La receta

Entre lágrimas y alivio: la historia del picante que cura

Hay sabores que no se olvidan, y uno de ellos es el picante. Durante siglos, las guindillas, los chiles y los ajís han formado parte de la mesa, pero también del entretenimiento. En las tabernas del siglo XIX no era raro ver a parroquianos discutir acaloradamente sobre cuál era la guindilla más fuerte, hasta llegar a las inevitables apuestas, que solían acabar con lágrimas en los ojos, sudores en la frente y un vaso de vino que poco podía aliviar el incendio en la boca. Nadie sabía con certeza si un chile era más picante que otro, y a partir de cierto umbral, todo se volvía insoportable.

Fue un farmacéutico estadounidense, Wilbur Scoville, (1865-1942) quien puso orden en este caos. En 1912 ideó un método para medir el picante que acabaría con muchas discusiones de taberna y lo llevaría a los manuales de historia de la farmacia. Trabajaba entonces en la firma farmacéutica Parke Davis y desarrolló lo que llamó “Examen Organoléptico Scoville”. El sistema era tan sencillo como ingenioso: se diluía el extracto de un pimiento en agua azucarada hasta que un panel de catadores dejaba de percibir el picor. La cantidad de dilución necesaria se traducía en unidades Scoville (SHU). Así, un pimiento dulce marcaba cero, mientras que la capsaicina pura, que es el principio activo de los pimientos, alcanzaba la asombrosa cifra de dieciséis millones de unidades. Los pimientos más picantes como el Habanero, pueden estar por 300.000, mientras uno de Padrón, de los que pican, no pasa de 100.000.

Imagen libre de autoría de Capsicum chinense (habanero).
Imagen libre de autoría de Capsicum chinense (habanero).

La escala no era perfecta —dependía de la tolerancia de cada catador y de las variaciones naturales de cada cultivo—, pero se convirtió en un referente popular y aún hoy sigue viva en la cultura culinaria. Marcas de salsas, mercados de guindillas y concursos de resistencia al picante siguen recurriendo a ella como si fuera la vara de medir universal del fuego en la boca. Scoville no solo inventó un sistema, también encarnó lo que podríamos llamar un humanismo farmacéutico, un modo de acercar la ciencia a la vida cotidiana, de dar herramientas para comprender lo que hasta entonces solo era intuición y bravura de taberna.

La capsaicina, una sustancia presente en los frutos del género Capsicum, es la responsable de la sensación de ardor, de ese cosquilleo doloroso que activa receptores nerviosos específicos en la lengua y la piel. Pero lo que empezó siendo un elemento culinario, ha acabado por convertirse en un medicamento valioso.

Hoy la capsaicina se emplea en medicina, sobre todo en el campo del dolor crónico. En forma de cremas o parches, se utiliza para tratar neuropatías diabéticas, neuralgias postherpéticas y dolores de origen nervioso que resultan especialmente difíciles de controlar.
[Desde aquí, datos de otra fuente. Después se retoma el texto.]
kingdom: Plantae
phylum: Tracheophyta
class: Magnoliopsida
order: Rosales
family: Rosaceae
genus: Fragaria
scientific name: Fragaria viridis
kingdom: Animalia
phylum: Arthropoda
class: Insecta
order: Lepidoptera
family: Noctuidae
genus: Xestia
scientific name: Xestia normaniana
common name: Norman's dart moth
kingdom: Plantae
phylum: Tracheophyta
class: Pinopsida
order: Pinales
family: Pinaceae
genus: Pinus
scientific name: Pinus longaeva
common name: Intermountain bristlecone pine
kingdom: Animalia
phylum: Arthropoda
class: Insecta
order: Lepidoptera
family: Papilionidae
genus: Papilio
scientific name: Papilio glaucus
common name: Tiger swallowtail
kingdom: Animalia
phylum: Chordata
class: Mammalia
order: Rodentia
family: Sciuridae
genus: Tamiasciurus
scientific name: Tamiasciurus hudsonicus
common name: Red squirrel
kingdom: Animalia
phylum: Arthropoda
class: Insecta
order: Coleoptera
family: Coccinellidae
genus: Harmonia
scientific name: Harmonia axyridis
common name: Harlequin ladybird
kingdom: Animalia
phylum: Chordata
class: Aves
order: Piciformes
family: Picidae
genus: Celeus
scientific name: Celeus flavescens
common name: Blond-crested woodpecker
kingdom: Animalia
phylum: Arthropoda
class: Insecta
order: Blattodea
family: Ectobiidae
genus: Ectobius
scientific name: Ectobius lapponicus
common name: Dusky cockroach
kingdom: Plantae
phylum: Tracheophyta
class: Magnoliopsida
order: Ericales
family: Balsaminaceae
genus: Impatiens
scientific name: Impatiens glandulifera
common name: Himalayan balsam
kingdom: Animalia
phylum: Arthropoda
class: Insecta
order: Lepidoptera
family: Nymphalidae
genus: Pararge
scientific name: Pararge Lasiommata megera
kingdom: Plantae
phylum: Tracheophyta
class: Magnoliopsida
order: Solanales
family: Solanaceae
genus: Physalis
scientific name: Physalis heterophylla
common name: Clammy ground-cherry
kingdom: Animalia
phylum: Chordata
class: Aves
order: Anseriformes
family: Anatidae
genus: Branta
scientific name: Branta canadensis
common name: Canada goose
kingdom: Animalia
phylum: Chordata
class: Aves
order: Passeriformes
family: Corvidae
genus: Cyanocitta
La sustancia actúa primero provocando un ardor pasajero, pero después desensibiliza las fibras nerviosas, agotando a los mensajeros químicos responsables de transmitir el dolor. De este modo, tras un mal rato inicial, puede llegar un alivio que dura semanas.

También se ha explorado su uso en dolores musculares y articulares, en ciertos tipos de cefaleas muy intensas e incluso en enfermedades de la piel como la psoriasis, donde ayuda a calmar el picor.

La paradoja es evidente: lo que en la mesa causa lágrimas y sudores, en la clínica puede convertirse en alivio. Esa misma sensación de ardor, hoy se transforma en herramienta terapéutica en hospitales y consultas.

Scoville fue capaz de traducir en números algo tan subjetivo como una sensación en la lengua, y con ello dio un paso que todavía se aprecia en la cultura popular. Su escala es ya parte del imaginario colectivo, pero la capsaicina ha trascendido el folklore para ocupar un lugar legítimo en el arsenal de la medicina.

Quizá esa sea la lección más hermosa: entre el placer y el dolor, entre la cocina y la farmacia, existen puentes que solo el ingenio humano puede tender. Si Scoville pudiera verlo, quizá sonreiría con la discreción de quien sabe que, a veces, las grandes revoluciones empiezan con una simple guindilla.